L'affaire Tchang...

En l'an de grâce 2020, sur la lande autrefois généreuse, le gris de la désolation avait pris le dessus sur le vert de la fertilité.
Les chemins blancs jadis encombrés de carrioles et autres charrettes à bras, bondées de victuailles destinées aux marchés locaux de notre belle région du Lot et Garonne, "Pays du bien vivre" comme aimaient à le prétendre les anciens, étaient déserts...
Si loin que nos yeux se portaient, nous ne pouvions rien voir d'autre que des pruniers laissés à l'abandon, des parcelles de maïs aux épis brûlés, et des vaches faméliques cherchant désespérément un brin d'herbe à brouter...
Où donc étaient passés ces champs de légumes à perte de vue !
Le confinement avait été ordonné par le Préfet DINDON, et des dépistages systématiques avaient conduit nombre de familles de canards gras à l'exil...

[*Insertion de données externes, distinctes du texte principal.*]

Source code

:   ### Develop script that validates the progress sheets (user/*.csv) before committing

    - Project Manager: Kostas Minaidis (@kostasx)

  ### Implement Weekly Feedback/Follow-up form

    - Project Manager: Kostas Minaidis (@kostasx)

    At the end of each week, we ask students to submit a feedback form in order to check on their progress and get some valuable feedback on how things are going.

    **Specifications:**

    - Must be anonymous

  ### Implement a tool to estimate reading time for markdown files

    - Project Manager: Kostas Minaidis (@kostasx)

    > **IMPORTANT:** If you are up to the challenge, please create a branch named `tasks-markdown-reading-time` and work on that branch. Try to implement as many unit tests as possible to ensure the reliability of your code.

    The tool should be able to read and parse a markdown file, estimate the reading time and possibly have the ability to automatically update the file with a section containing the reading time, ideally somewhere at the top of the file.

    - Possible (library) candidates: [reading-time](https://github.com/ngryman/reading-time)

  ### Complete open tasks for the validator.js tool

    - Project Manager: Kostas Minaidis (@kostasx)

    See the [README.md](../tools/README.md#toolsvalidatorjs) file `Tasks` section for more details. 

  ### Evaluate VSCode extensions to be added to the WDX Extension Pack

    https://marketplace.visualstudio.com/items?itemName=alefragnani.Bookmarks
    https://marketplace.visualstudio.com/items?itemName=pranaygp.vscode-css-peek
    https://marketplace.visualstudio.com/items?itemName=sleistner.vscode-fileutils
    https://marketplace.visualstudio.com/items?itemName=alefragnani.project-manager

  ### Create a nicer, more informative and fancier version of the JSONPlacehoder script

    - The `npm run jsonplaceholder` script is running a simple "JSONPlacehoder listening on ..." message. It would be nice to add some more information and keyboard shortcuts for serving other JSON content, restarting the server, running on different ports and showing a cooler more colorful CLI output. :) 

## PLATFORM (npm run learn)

Les voies d'atterrissages réservées aux volatiles étrangers, aux abords des poulaillers de la commune de Saint Pardoux Isaac, étaient gardés par des corbeaux de la sécurité sanitaire, interdisant toute intrusion sur le sol français.
Mais pourtant sur une piste désaffectée à quelques encablures de la tour de contrôle, dépeuplée des oies de Guinée qui géraient voilà encore un mois le trafic aérien, venait de se poser en toute discrétion une famille de canards sauvages chinois...

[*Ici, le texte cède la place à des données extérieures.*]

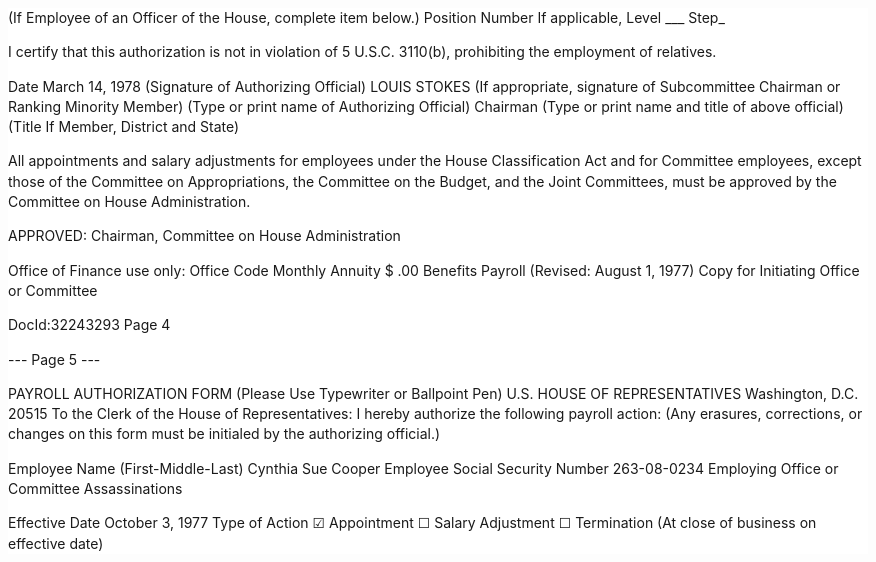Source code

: (If Employee of an Officer of the House, complete item below.)
Position Number
If applicable, Level ___ Step_

I certify that this authorization is not in violation of 5 U.S.C. 3110(b), prohibiting the employment of relatives.

Date March 14, 1978
(Signature of Authorizing Official)
LOUIS STOKES
(If appropriate, signature of Subcommittee Chairman or Ranking Minority Member)
(Type or print name of Authorizing Official)
Chairman
(Type or print name and title of above official)
(Title If Member, District and State)

All appointments and salary adjustments for employees under the House Classification Act and for Committee employees, except those of the Committee on Appropriations, the Committee on the Budget, and the Joint Committees, must be approved by the Committee on House Administration.

APPROVED:
Chairman, Committee on House Administration

Office of Finance use only:
Office Code
Monthly Annuity $ .00
Benefits
Payroll
(Revised: August 1, 1977)
Copy for Initiating Office or Committee

DocId:32243293 Page 4

--- Page 5 ---

PAYROLL AUTHORIZATION FORM
(Please Use Typewriter or Ballpoint Pen)
U.S. HOUSE OF REPRESENTATIVES
Washington, D.C. 20515
To the Clerk of the House of Representatives:
I hereby authorize the following payroll action:
(Any erasures, corrections, or changes on this form must be initialed by the authorizing official.)

Employee Name (First-Middle-Last)
Cynthia Sue Cooper
Employee Social Security Number
263-08-0234
Employing Office or Committee
Assassinations

Effective Date
October 3, 1977
Type of Action
☑ Appointment
☐ Salary Adjustment
☐ Termination (At close of business on effective date)
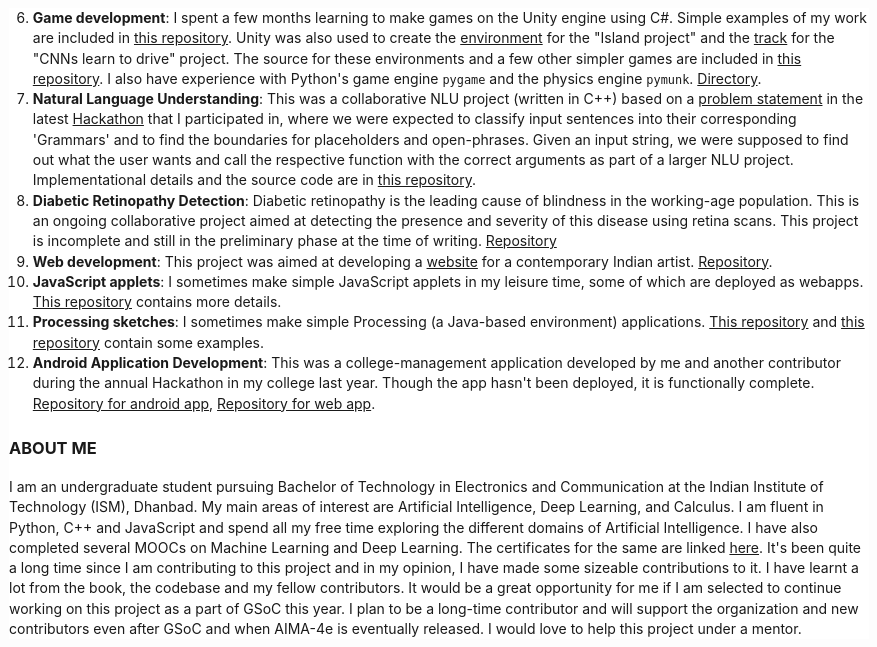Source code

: 
6. __Game development__: I spent a few months learning to make games on the Unity engine using C#. Simple examples of my work are included in [this repository](https://github.com/ad71/Unity-Projects). Unity was also used to create the [environment](https://github.com/ad71/Unity-Projects-2/tree/master/Car%20AI%20GA) for the "Island project" and the [track](https://github.com/ad71/Unity-Projects-2/tree/master/Car%20AI%203) for the "CNNs learn to drive" project. The source for these environments and a few other simpler games are included in [this repository](https://github.com/ad71/Unity-Projects-2). I also have experience with Python's game engine `pygame` and the physics engine `pymunk`. [Directory](https://github.com/ad71/Data-Science/tree/master/Data%20Visualization/Pygame).
7.	__Natural  Language Understanding__: This was a collaborative NLU project (written in C++) based on a [problem statement](https://github.com/sv-cheats1/nlu/blob/master/V2-final/Problem2_final.docx) in the latest [Hackathon](http://hackfest.in/) that I participated in, where we were expected to classify input sentences into their corresponding 'Grammars' and to find the boundaries for placeholders and open-phrases. Given an input string, we were supposed to find out what the user wants and call the respective function with the correct arguments as part of a larger NLU project. Implementational details and the source code are in [this repository](https://github.com/sv-cheats1/nlu).
8. __Diabetic Retinopathy Detection__: Diabetic retinopathy is the  leading cause of blindness in the working-age population. This is an ongoing collaborative project aimed at detecting the presence and severity of this disease using retina scans. This project is incomplete and still in the preliminary phase at the time of writing. [Repository](https://github.com/sv-cheats1/Diabetic-Retinopathy-Detection)
9. __Web development__: This project was aimed at developing a [website](https://jaspalsinghart.com/) for a contemporary Indian artist. [Repository](https://github.com/ad71/Official-Web-Portal).
10. __JavaScript applets__: I sometimes make simple JavaScript applets in my leisure time, some of which are deployed as webapps. [This repository](https://github.com/ad71/General-Programming-P5) contains more details. 
11. __Processing sketches__: I sometimes make simple Processing (a Java-based environment) applications. [This repository](https://github.com/ad71/General-Programming-P3) and [this repository](https://github.com/ad71/Processing-Sketchbook) contain some examples.
12. __Android Application Development__: This was a college-management application developed by me and another contributor during the annual Hackathon in my college last year. Though the app hasn't been deployed, it is functionally complete. [Repository for android app](https://github.com/ad71/Struo-Reloaded), [Repository for web app](https://github.com/ad71/Struo-web).

### ABOUT ME
I am an undergraduate student pursuing Bachelor of Technology in Electronics and Communication at the Indian Institute of Technology (ISM), Dhanbad. My main areas of interest are Artificial Intelligence, Deep Learning, and Calculus. I am fluent in Python, C++ and JavaScript and spend all my free time exploring the different domains of Artificial Intelligence. I have also completed several MOOCs on Machine Learning and Deep Learning. The certificates for the same are linked [here](https://github.com/ad71/Data-Science/blob/master/Machine%20Learning/Coursera.md). 
It's been quite a long time since I am contributing to this project and in my opinion, I have made some sizeable contributions to it. I have learnt a lot from the book, the codebase and my fellow contributors. It would be a great opportunity for me if I am selected to continue working on this project as a part of GSoC this year. I plan to be a long-time contributor and will support the organization and new contributors even after GSoC and when AIMA-4e is eventually released. I would love to help this project under a mentor.

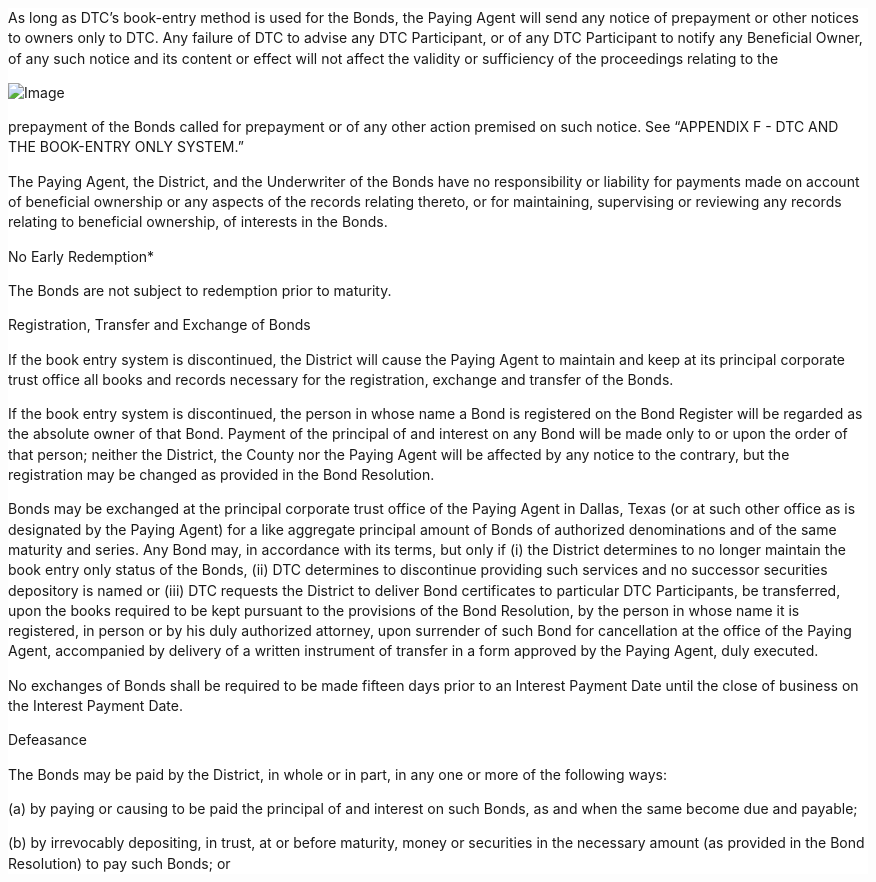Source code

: As long as DTC’s book-entry method is used for the Bonds, the Paying Agent will send any notice of prepayment or other notices to owners only to DTC. Any failure of DTC to advise any DTC Participant, or of any DTC Participant to notify any Beneficial Owner, of any such notice and its content or effect will not affect the validity or sufficiency of the proceedings relating to the

![Image](https://via.placeholder.com/768x993.png?text=Image+Not+Available)

prepayment of the Bonds called for prepayment or of any other action premised on such notice. See “APPENDIX F - DTC AND THE BOOK-ENTRY ONLY SYSTEM.”

The Paying Agent, the District, and the Underwriter of the Bonds have no responsibility or liability for payments made on account of beneficial ownership or any aspects of the records relating thereto, or for maintaining, supervising or reviewing any records relating to beneficial ownership, of interests in the Bonds.

No Early Redemption*

The Bonds are not subject to redemption prior to maturity.

Registration, Transfer and Exchange of Bonds

If the book entry system is discontinued, the District will cause the Paying Agent to maintain and keep at its principal corporate trust office all books and records necessary for the registration, exchange and transfer of the Bonds.

If the book entry system is discontinued, the person in whose name a Bond is registered on the Bond Register will be regarded as the absolute owner of that Bond. Payment of the principal of and interest on any Bond will be made only to or upon the order of that person; neither the District, the County nor the Paying Agent will be affected by any notice to the contrary, but the registration may be changed as provided in the Bond Resolution.

Bonds may be exchanged at the principal corporate trust office of the Paying Agent in Dallas, Texas (or at such other office as is designated by the Paying Agent) for a like aggregate principal amount of Bonds of authorized denominations and of the same maturity and series. Any Bond may, in accordance with its terms, but only if (i) the District determines to no longer maintain the book entry only status of the Bonds, (ii) DTC determines to discontinue providing such services and no successor securities depository is named or (iii) DTC requests the District to deliver Bond certificates to particular DTC Participants, be transferred, upon the books required to be kept pursuant to the provisions of the Bond Resolution, by the person in whose name it is registered, in person or by his duly authorized attorney, upon surrender of such Bond for cancellation at the office of the Paying Agent, accompanied by delivery of a written instrument of transfer in a form approved by the Paying Agent, duly executed.

No exchanges of Bonds shall be required to be made fifteen days prior to an Interest Payment Date until the close of business on the Interest Payment Date.

Defeasance

The Bonds may be paid by the District, in whole or in part, in any one or more of the following ways:

(a) by paying or causing to be paid the principal of and interest on such Bonds, as and when the same become due and payable;

(b) by irrevocably depositing, in trust, at or before maturity, money or securities in the necessary amount (as provided in the Bond Resolution) to pay such Bonds; or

Il s'agissait de la famille Tchang, le père, la mère et les deux enfants...
Chez les Tchang, la tradition voulait que l'on finisse "canard laqué" sur les plus prestigieuses tables de Chine, et ce, depuis des millénaires...
Cette fois, le coronavirus les avaient chassés du circuit culinaire asiatique, et Phao Tchang le père, avait décidé de tenter pour sa famille la filière du "canard gras du Sud-ouest"...
Quelques jours plus tard, tout près d'une conserverie dans laquelle quelques pintades reconnus saines, conditionnaient au compte-goutte des boîtes de confit de canard, tandis qu'une autre équipe levait des magrets, sur l'unique tapis roulant encore en fonction, les Tchang venaient de se placer devant la table d'abattage...
"Mourir en magret immigré, plutôt que le déshonneur de l'incinérateur en Chine" avait dit Phao à sa famille.
Hélas, au trombinoscope de la conserverie, œuvrait le redoutable Ferdinand, un coq physionomiste formé dans la prestigieuse école du GIPN (Groupement d'Intervention du Poulet National), et rompu aux meilleures techniques de la sécurité sanitaire.
La tâche de reconnaissance faciale lui fut facilitée, il faut l'avouer, par les yeux bridés de la famille Tchang, qui trahissaient leurs origines étrangères.
La sanction fut immédiate...
Quelques secondes plus tard, sans même qu'ils s'en rendent compte, les Tchang venaient de s'engouffrer dans le couloir de la mort certes, mais celui où l'on électrocutait les contrevenants et les clandestins, avant de les jeter dans un charnier, couvert de chaux vive, et dans l'anonymat le plus total...
C'est alors qu'une porte dérobée s'ouvrait, et que Marie Laplume, capitaine de l'équipe féminine de Hand-ball de Sarlat, employée en intérim le temps que l'interdiction des matchs en présence de public ne soit levée, invitait la famille Tchang à se cacher provisoirement dans une pièce attenante, les sauvant ainsi d'une mort déshonorante.
5 ans plus tard, la pandémie était éradiquée, et dans notre magnifique région du Sud-ouest, redevenue verdoyante et fertile, les Tchang devenaient officiellement résidant du peuple ailé de France, renonçant à leur destin de finir en canard laqué en ouvrant un restaurant chinois aux portes de Miramont de Guyenne.
Depuis, après les matchs de Hand-ball, les joueuses se réunissent chez les Tchang, et désormais, le "nem riz cantonnais" a supplanté le "magret frites".